Medina Journal-Register — In 1972 George Carlin listed his famous - or infamous, depending on your point of vdiew - seven dirty words that, at the time, could not be said on TV.
Of course, fast forward 40 years and now all you need to do is watch some of the most critically acclaimed shows of the past few years and you can hear them frequently. I’ve seen many of them and while the use of the words on Carlin’s list is not always necessary, if used properly they can add a bit of humor.
I’m not listing the words here. I enjoy being employed.
No, I’m going to instead wonder whether the use of those words, combined with an increasingly voyeuristic society (Reality shows anyone?) and the cultivation of a society that communicates via Twitter has led to the list no longer being applicable.
I bring this up because twice in the past six weeks I’ve attended Orleans County Legislature meetings when a certain word has been used out of context. I must stress, this word was used by citizens in open forum and not legislators.
Both times, I honestly was shocked. Maybe it was my upbringing, maybe it’s chivalry of some sort, or maybe it’s the fact that I have a daughter (and one on the way).

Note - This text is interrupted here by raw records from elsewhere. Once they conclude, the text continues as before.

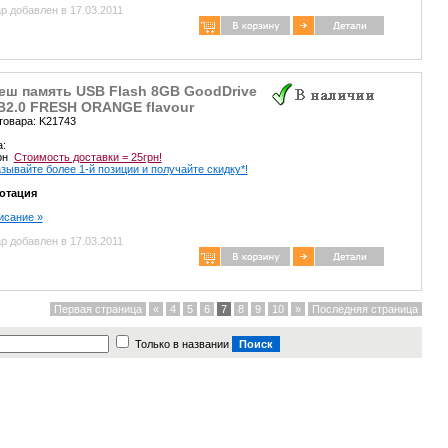
р добавлен в 17.03.2011
еш память USB Flash 8GB GoodDrive
B2.0 FRESH ORANGE flavour
товара: K21743
а:
грн
Стоимость доставки = 25грн!
зывайте более 1-й позиции и получайте скидку*!
отация
писание »
р добавлен в 17.03.2011
Первая страница
«
4
5
6
7
8
9
10
»
Последняя страница
Только в названии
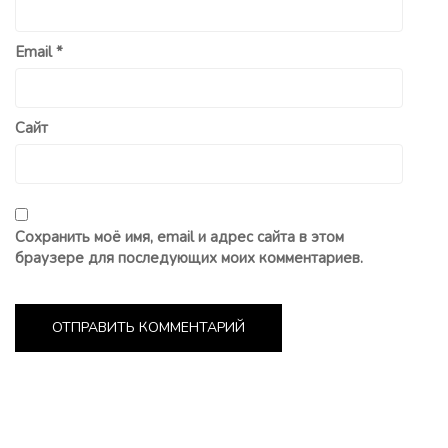
Email
*
Сайт
Сохранить моё имя, email и адрес сайта в этом
браузере для последующих моих комментариев.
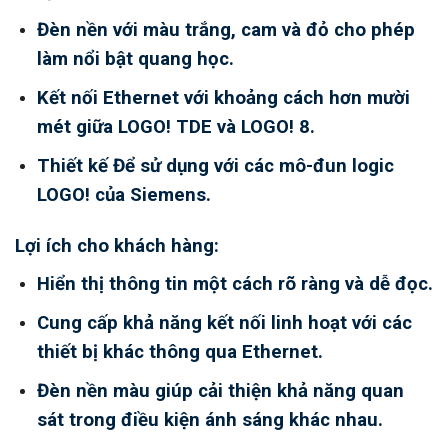
Đèn nền với màu trắng, cam và đỏ cho phép
làm nổi bật quang học.
Kết nối Ethernet với khoảng cách hơn mười
mét giữa LOGO! TDE và LOGO! 8.
Thiết kế Để sử dụng với các mô-đun logic
LOGO! của Siemens.
Lợi ích cho khách hàng:
Hiển thị thông tin một cách rõ ràng và dễ đọc.
Cung cấp khả năng kết nối linh hoạt với các
thiết bị khác thông qua Ethernet.
Đèn nền màu giúp cải thiện khả năng quan
sát trong điều kiện ánh sáng khác nhau.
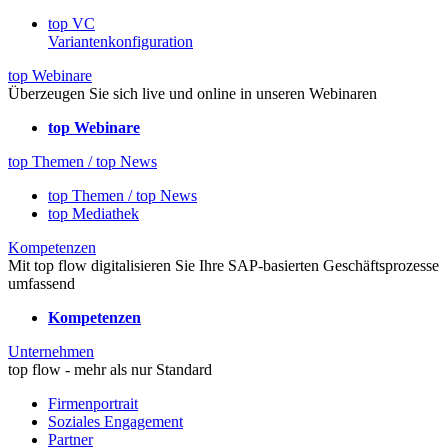
top VC
Variantenkonfiguration
top Webinare
Überzeugen Sie sich live und online in unseren Webinaren
top Webinare
top Themen / top News
top Themen / top News
top Mediathek
Kompetenzen
Mit top flow digitalisieren Sie Ihre SAP-basierten Geschäftsprozesse
umfassend
Kompetenzen
Unternehmen
top flow - mehr als nur Standard
Firmenportrait
Soziales Engagement
Partner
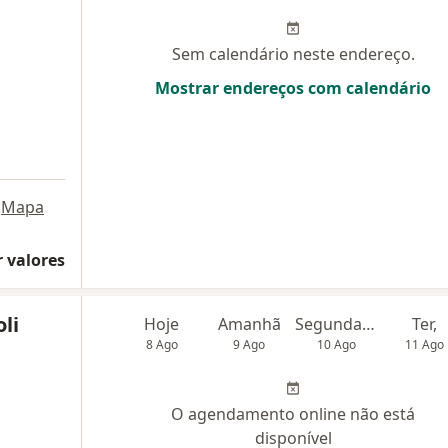
Sem calendário neste endereço.
Mostrar endereços com calendário
Mapa
 valores
li
Hoje
Amanhã
Segunda-feira
Ter,
8 Ago
9 Ago
10 Ago
11 Ago
O agendamento online não está
disponível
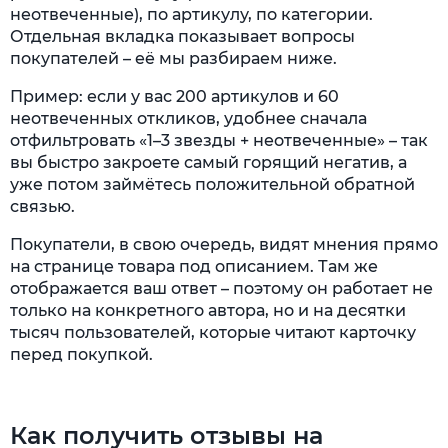
неотвеченные), по артикулу, по категории.
Отдельная вкладка показывает вопросы
покупателей – её мы разбираем ниже.
Пример: если у вас 200 артикулов и 60
неотвеченных откликов, удобнее сначала
отфильтровать «1–3 звезды + неотвеченные» – так
вы быстро закроете самый горящий негатив, а
уже потом займётесь положительной обратной
связью.
Покупатели, в свою очередь, видят мнения прямо
на странице товара под описанием. Там же
отображается ваш ответ – поэтому он работает не
только на конкретного автора, но и на десятки
тысяч пользователей, которые читают карточку
перед покупкой.
Как получить отзывы на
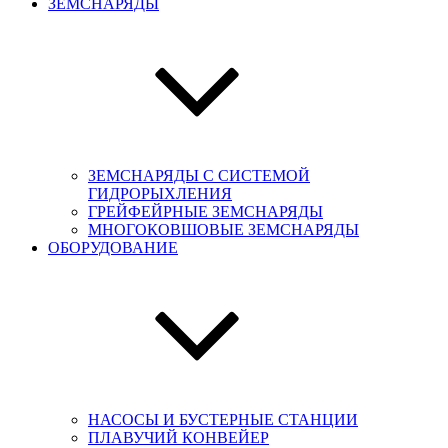
ЗЕМСНАРЯДЫ
ЗЕМСНАРЯДЫ С СИСТЕМОЙ
ГИДРОРЫХЛЕНИЯ
ГРЕЙФЕЙРНЫЕ ЗЕМСНАРЯДЫ
МНОГОКОВШОВЫЕ ЗЕМСНАРЯДЫ
ОБОРУДОВАНИЕ
НАСОСЫ И БУСТЕРНЫЕ СТАНЦИИ
ПЛАВУЧИЙ КОНВЕЙЕР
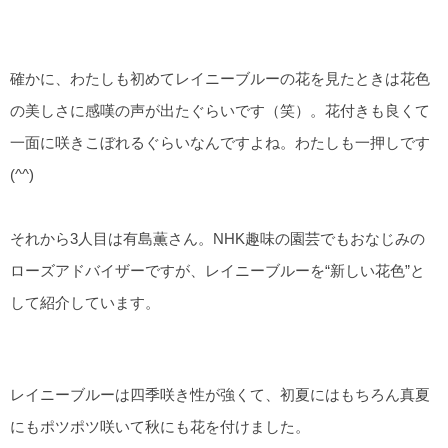
確かに、わたしも初めてレイニーブルーの花を見たときは花色
の美しさに感嘆の声が出たぐらいです（笑）。花付きも良くて
一面に咲きこぼれるぐらいなんですよね。わたしも一押しです
(^^)
それから3人目は有島薫さん。NHK趣味の園芸でもおなじみの
ローズアドバイザーですが、レイニーブルーを“新しい花色”と
して紹介しています。
レイニーブルーは四季咲き性が強くて、初夏にはもちろん真夏
にもポツポツ咲いて秋にも花を付けました。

I don’t know.
That being said, sitting in a public meeting and hearing a citizen voice concern over rising taxes or the sale of the nursing home, and likening either situation to rape - yes, that was the word used - in any way is disheartening.
Have we really fallen so far as a society that one of the most despicable crimes a person can commit is now the go-to analogy for people to use when voicing concern over certain aspects of government administration? Can no other words be used? Sure, none conjure the horrifying image of the one in question, but other terms can still work. Ripped off. Violation of trust. Heck, even screw would be better.
Sure, if you want you can watch an episode of Law and Order: SVU and see fictionalized accounts or “ripped-from-the-headlines” type of stories involving the crime mentioned. Other shows on multiple networks use it as a plot device, and it can be argued it’s used too often, but that’s a different argument.
No, the point here is that in a public forum I think it can be expected to have people in attendance exhibit some sense of decorum. And if that doesn’t happen, perhaps some remorse would be appreciated.
When I first started out as a full-time reporter in the Southern Tier almost 12 years ago I was at a meeting during which residents expressed their displeasure with a recent reassessment. One outspoken resident got quite animated and accused the town board in question of simply raising local values to make more money. The town supervisor had enough and told the person, “Sir, we do not rape you on your taxes.”
I was still very new and, honestly, I didn’t feel comfortable using the word. I also knew that the quote needed to be in the story. It was, but I used parentheses to turn the word to “cheat.”
The next day I actually was set to meet the supervisor for a different story. His first words to me were about how I censored him. I apologized profusely, but he said it wasn’t necessary. He realized he messed up, and he was glad I hadn’t embarrassed him in print for a temporary lapse in judgement.
There was genuine remorse in his voice.
However, the voices of the citizens at the meetings I’ve attended, and yes, even the shows I choose to watch, at least in my opinion, just seem to fall back on the word like a punchline.
You’ll have to forgive me, but I don’t get it. Maybe I shouldn’t be so offended or upset or whatever word you want to use. But then again, maybe someone smarter than I can try to draw a parallel between the lack of sensitivity about the subject and the fact that the crime itself too often goes unreported.
There are a lot of ways to voice displeasure with government. And in public there have to be better ways.